Sono alcuni dei dati emersi dalla ricerca condotta, per Unioncamere Piemonte, de Bernardo Bertoldi, Mia Zalica e Chiara Giachino del dipartimento di Management dell'Università di Torino, insieme a Sarah Bovini di Unioncamere.

Emerge, dunque, che le aziende famigliari, perlomeno quelle di maggiori dimensioni (considerando anche le più piccole si arriva al 70% di imprese di famiglia sul totale di quelle presenti in Piemonte), abbiano saputo affrontare la crisi meglio delle altre. Come dimostrano anche alcuni casi di successo, a partire dalla Azimut Benetti che fa capo alla famiglia Vitelli. Paolo, il fondatore, si è provvisoriamente dedicato alla politica lasciando il timone dell'azienda nautica (è il maggior costruttore mondiale di grandi yacht) alla figlia Giovanna. Un passaggio preparato da anni e che ha consentito all'azienda di affrontare l'azzeramento del mercato italiano con una politica di espansione sui mercati internazionali che, oggi, assorbono il 98% della produzione realizzata negli stabilimenti italiani.

E sull'estero è basata anche la crescita di un'altra azienda di famiglia, come la 2A guidata da Vincenzo Ilotte. Un settore che pareva maturo, come quello della fonderia, trasformato in un esempio di successo grazie agli investimenti. Ed anche questo accomuna 2A con Azimut. Che ha continuato ad investire sul prodotto e sulla ricerca attingendo, per la quasi totalità della somma, alle risorse finanziarie famigliari. Ma anche alla Paglieri, ha ricordato Debora Paglieri, presidente e amministratore delegato dell'azienda alessandrina, sino al 2003 tutti gli utili venivano reinvestiti nell'azienda, senza alcuna distribuzione tra i famigliari-soci. Anche successivamente, tuttavia, non sono mai mancate le risorse per innovare il prodotto, unica strada per competere con gruppi internazionali di dimensioni molto superiori.
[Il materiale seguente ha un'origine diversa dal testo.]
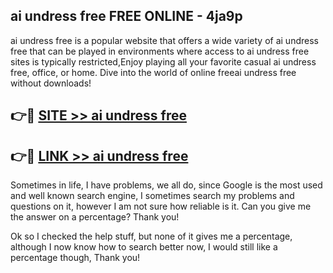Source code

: ## ai undress free FREE ONLINE - 4ja9p

ai undress free is a popular website that offers a wide variety of ai undress free that can be played in environments where access to ai undress free sites is typically restricted,Enjoy playing all your favorite casual ai undress free, office, or home. Dive into the world of online freeai undress free without downloads!

## 👉🔴 [SITE >> ai undress free](http://news.freeplayer.one?title=ai_undress_free&ref=FRRE)

## 👉🔴 [LINK >> ai undress free](http://news.freeplayer.one?title=ai_undress_free&ref=FREE)

Sometimes in life, I have problems, we all do, since Google is the most used and well known search engine, I sometimes search my problems and questions on it, however I am not sure how reliable is it. Can you give me the answer on a percentage? Thank you!

Ok so I checked the help stuff, but none of it gives me a percentage, although I now know how to search better now, I would still like a percentage though, Thank you!
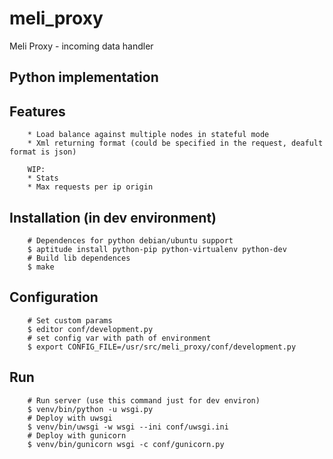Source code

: meli_proxy
===
Meli Proxy - incoming data handler

Python implementation
---

Features
----
        * Load balance against multiple nodes in stateful mode
        * Xml returning format (could be specified in the request, deafult format is json)

        WIP:
        * Stats
        * Max requests per ip origin


Installation (in dev environment)
----
        # Dependences for python debian/ubuntu support
        $ aptitude install python-pip python-virtualenv python-dev
        # Build lib dependences
        $ make

Configuration
----

        # Set custom params
        $ editor conf/development.py
        # set config var with path of environment
        $ export CONFIG_FILE=/usr/src/meli_proxy/conf/development.py

Run
----
        # Run server (use this command just for dev environ)
        $ venv/bin/python -u wsgi.py
        # Deploy with uwsgi
        $ venv/bin/uwsgi -w wsgi --ini conf/uwsgi.ini
        # Deploy with gunicorn
        $ venv/bin/gunicorn wsgi -c conf/gunicorn.py
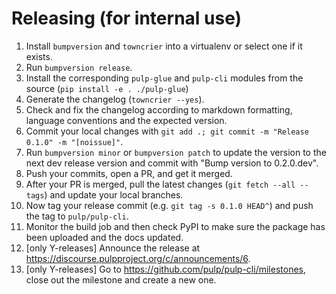 # Releasing (for internal use)

1. Install `bumpversion` and `towncrier` into a virtualenv or select one if it exists.
1. Run `bumpversion release`.
1. Install the corresponding `pulp-glue` and `pulp-cli` modules from the source (`pip install -e . ./pulp-glue`)
1. Generate the changelog (`towncrier --yes`).
1. Check and fix the changelog according to markdown formatting, language conventions and the expected version.
1. Commit your local changes with `git add .; git commit -m "Release 0.1.0" -m "[noissue]"`.
1. Run `bumpversion minor` or `bumpversion patch` to update the version to the next dev release version and commit with "Bump version to 0.2.0.dev".
1. Push your commits, open a PR, and get it merged.
1. After your PR is merged, pull the latest changes (`git fetch --all --tags`) and update your local branches.
1. Now tag your release commit (e.g. `git tag -s 0.1.0 HEAD^`) and push the tag to `pulp/pulp-cli`.
1. Monitor the build job and then check PyPI to make sure the package has been uploaded and the docs updated.
1. [only Y-releases] Announce the release at https://discourse.pulpproject.org/c/announcements/6.
1. [only Y-releases] Go to https://github.com/pulp/pulp-cli/milestones, close out the milestone and create a new one.
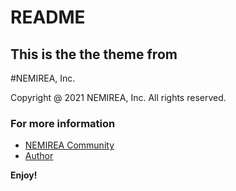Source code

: # README
## This is the the theme from 
#NEMIREA, Inc.

Copyright @ 2021 NEMIREA, Inc. All rights reserved.

### For more information
* [NEMIREA Community](https://t.me/nemirea_cambodia)
* [Author](https://t.me/sanawin)

**Enjoy!**

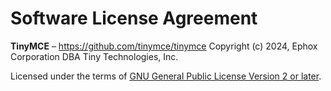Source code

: # Software License Agreement

**TinyMCE** – [<https://github.com/tinymce/tinymce>](https://github.com/tinymce/tinymce)
Copyright (c) 2024, Ephox Corporation DBA Tiny Technologies, Inc.

Licensed under the terms of [GNU General Public License Version 2 or later](http://www.gnu.org/licenses/gpl.html).

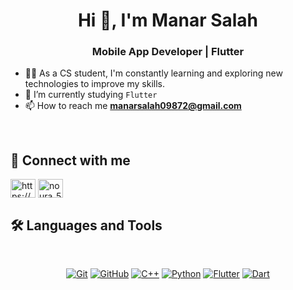 <h1 align="center">Hi 👋, I'm Manar Salah</h1>
<h3 align="center">Mobile App Developer | Flutter </h3>



- 👩‍💻 As a CS student, I'm constantly learning and exploring new technologies to improve my skills.
- 🌱 I’m currently studying `Flutter` 
- 📫 How to reach me **manarsalah09872@gmail.com**


<br>

## 📩 Connect with me

    
<a href="https://linkedin.com/in/https://www.linkedin.com/in/manar-salah-8125052ab/" target="blank"><img align="center" src="https://raw.githubusercontent.com/rahuldkjain/github-profile-readme-generator/master/src/images/icons/Social/linked-in-alt.svg" alt="https://www.linkedin.com/in/manar-salah-8125052ab/" height="30" width="40" /></a>
<a href="https://codeforces.com/profile/noura_555" target="blank"><img align="center" src="https://raw.githubusercontent.com/rahuldkjain/github-profile-readme-generator/master/src/images/icons/Social/codeforces.svg" alt="noura_555" height="30" width="40" /></a>
</p>

## 🛠 Languages and Tools
<br>
<p align="center">
<a href="https://git-scm.com/" title="Git"><img src="https://img.shields.io/badge/git-%23F05033.svg?style=for-the-badge&logo=git&logoColor=white" alt="Git"></a>
<a href="https://github.com/" title="GitHub"><img src="https://img.shields.io/badge/github-%23121011.svg?style=for-the-badge&logo=github&logoColor=white" alt="GitHub"></a>
 <a href="https://C++.dev" title="C++"><img src="https://img.shields.io/badge/dart-%231572B6.svg?style=for-the-badge&logo=dart&logoColor=white" alt="C++"></a>
<a href="https://www.python.org/" title="Python"><img src="https://img.shields.io/badge/python-3670A0?style=for-the-badge&logo=python&logoColor=ffdd54" alt="Python"></a>
<a href="https://flutter.dev" title="Flutter"><img src="https://img.shields.io/badge/flutter-%231572B6.svg?style=for-the-badge&logo=flutter&logoColor=white" alt="Flutter"></a>	
<a href="https://dart.dev" title="Dart"><img src="https://img.shields.io/badge/dart-%231572B6.svg?style=for-the-badge&logo=dart&logoColor=white" alt="Dart"></a>
</p>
Tutto bene, dunque? Non proprio. Perché le imprese famigliari hanno caratteristiche diverse dalle altre aziende. «Noi lavoriamo sul lungo periodo, pensando al futuro dei nostri figli», ha spiegato Ilotte. Mentre i soci finanziari tendono a privilegiare la remunerazione del capitale investito nel più breve tempo possibile. Così i manager esterni tendono ad evitare iniziative che considerano rischiose, mentre spesso son quelle che favoriscono la crescita dell'azienda.

I problemi, come ha sottolineato l'avvocato Carlo Pavesio, presidente della Camera arbitrale del Piemonte, nascono però quando si tratta di garantire il ricambio generazionale o quando l'azienda deve affrontare il cambiamento del prodotto o dello stesso modo di lavorare per affrontare sfide nuove. Le grandi famiglie che, sino a pochi anni or sono, controllavano i grandi gruppi nel settore delle bevande alcooliche (Martini, Cinzano, Gancia) hanno dovuto confrontarsi con colossi multinazionali. E hanno passato la mano. Inoltre nascono spesso tensioni tra i soci famigliari e diventa fondamentale rivolgersi a consulenti esterni per dirimere le questioni più delicate.

Secondo Giovanna Vitelli, comunque, la proprietà famigliare deve avere un ruolo in azienda. Un ruolo di guida e di anticipazione e interpretazione della realtà. Affidando l'esecuzione ai manager scelti all'esterno. Ma tutto funziona - ha concluso Pavesio - se all'interno dell'azienda prevalgono rigore, trasparenza, disciplina. Per la remunerazione dei soci e dei manager, per i benefit, per preparare la successione. Maggior disciplina interna ed esterna significa maggiore successo.